Maybe not great, but better than his last, and better than the critics' darling Sideways I'd say. Not that I didn't like Payne's latest, but The Aviator seems to have so much more to offer.
I love it that for all the epic size and sweep of it, it's a very personal film. It's typical--no, it's representative--of Scorsese, I think, that he'd take an epic and turn its priorities on their collective heads, make not budget and special effects but obsession and character and human nature rule the film, show all that impressive externals (CGI effects galore; an enormous plane crash; extravagant sets and luxurious costumes) and tell us that it's what's inside Hughes that interests him the most. I've said it before, I'll say it again, he's like Mel Gibson turned inside out. And with talent.

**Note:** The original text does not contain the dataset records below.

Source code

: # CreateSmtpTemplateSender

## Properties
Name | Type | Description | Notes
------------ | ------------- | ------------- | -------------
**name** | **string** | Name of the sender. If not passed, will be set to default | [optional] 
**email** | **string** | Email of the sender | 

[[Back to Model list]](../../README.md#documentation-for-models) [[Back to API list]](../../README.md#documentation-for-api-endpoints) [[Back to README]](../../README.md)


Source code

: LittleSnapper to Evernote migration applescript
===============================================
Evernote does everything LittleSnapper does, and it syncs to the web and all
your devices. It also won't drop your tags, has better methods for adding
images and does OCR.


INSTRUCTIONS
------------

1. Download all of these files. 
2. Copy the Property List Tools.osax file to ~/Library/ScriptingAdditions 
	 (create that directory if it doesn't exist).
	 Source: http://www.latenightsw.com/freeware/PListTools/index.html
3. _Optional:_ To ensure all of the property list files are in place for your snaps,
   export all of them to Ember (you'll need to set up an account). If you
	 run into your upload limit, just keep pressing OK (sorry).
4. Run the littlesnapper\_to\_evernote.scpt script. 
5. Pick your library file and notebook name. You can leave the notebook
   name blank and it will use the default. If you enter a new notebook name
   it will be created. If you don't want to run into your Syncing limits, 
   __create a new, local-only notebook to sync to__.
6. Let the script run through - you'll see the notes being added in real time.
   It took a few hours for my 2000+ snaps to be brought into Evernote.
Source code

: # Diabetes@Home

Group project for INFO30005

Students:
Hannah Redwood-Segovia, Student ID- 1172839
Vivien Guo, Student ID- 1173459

The story, especially the last part, reminds me of Capra's Mr. Deeds Goes to Town, where the forces of evil (political and industrial corruption, monopoly, big money interests) gather around our hero, but his greatest obstacle and opponent is basically himself. Then Cooper (sorry, De Caprio) stands up, shakes off the funk, and shows them all for the pixielated ninnies they really are.
With this and Catch Me If You Can, De Caprio makes up for his recent dull turns; he's charismatic, untamed, intense, everything he promised to be early in his career and only is nowadays on interviews or in the tabloids.

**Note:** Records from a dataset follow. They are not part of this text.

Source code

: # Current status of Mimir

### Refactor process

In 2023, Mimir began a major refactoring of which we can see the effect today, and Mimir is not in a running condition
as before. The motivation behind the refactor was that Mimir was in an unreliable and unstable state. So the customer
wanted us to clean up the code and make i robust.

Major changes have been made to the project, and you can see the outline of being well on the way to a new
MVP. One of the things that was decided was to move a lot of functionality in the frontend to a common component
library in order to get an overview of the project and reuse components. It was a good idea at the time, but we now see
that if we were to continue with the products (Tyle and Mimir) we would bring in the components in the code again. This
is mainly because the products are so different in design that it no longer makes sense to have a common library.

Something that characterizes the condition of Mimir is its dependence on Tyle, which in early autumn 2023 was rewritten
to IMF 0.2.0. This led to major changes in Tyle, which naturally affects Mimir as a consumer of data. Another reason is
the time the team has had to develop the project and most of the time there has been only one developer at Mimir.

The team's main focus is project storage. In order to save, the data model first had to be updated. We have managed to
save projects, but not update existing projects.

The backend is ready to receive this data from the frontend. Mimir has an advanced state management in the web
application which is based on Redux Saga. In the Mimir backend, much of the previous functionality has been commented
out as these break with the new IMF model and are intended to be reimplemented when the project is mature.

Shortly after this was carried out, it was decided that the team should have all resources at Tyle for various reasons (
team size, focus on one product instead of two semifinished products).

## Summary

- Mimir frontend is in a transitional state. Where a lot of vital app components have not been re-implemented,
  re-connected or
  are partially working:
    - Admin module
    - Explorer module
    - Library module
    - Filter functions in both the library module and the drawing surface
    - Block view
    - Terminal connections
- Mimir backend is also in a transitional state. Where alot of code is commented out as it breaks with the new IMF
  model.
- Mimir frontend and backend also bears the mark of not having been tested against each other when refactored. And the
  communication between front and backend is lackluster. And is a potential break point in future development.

A few reservations--Cate Blanchett is wonderful, but for the record, Hepburn was much more beautiful (not a fair assessment, merely an observation). And the film suffers from trying to re-enact Hell's Angels, not that I can see how Scorsese could have done otherwise--I don't think anyone can do what Hughes, a non-filmmaker, could have done with that one picture, with what may be the greatest aerial battle ever filmed.
Niggling reservations, of course. Best film of 2004 to date, I'd say--which isn't a stellar year from where I'm sitting, but is less unstellar than it could have been without this.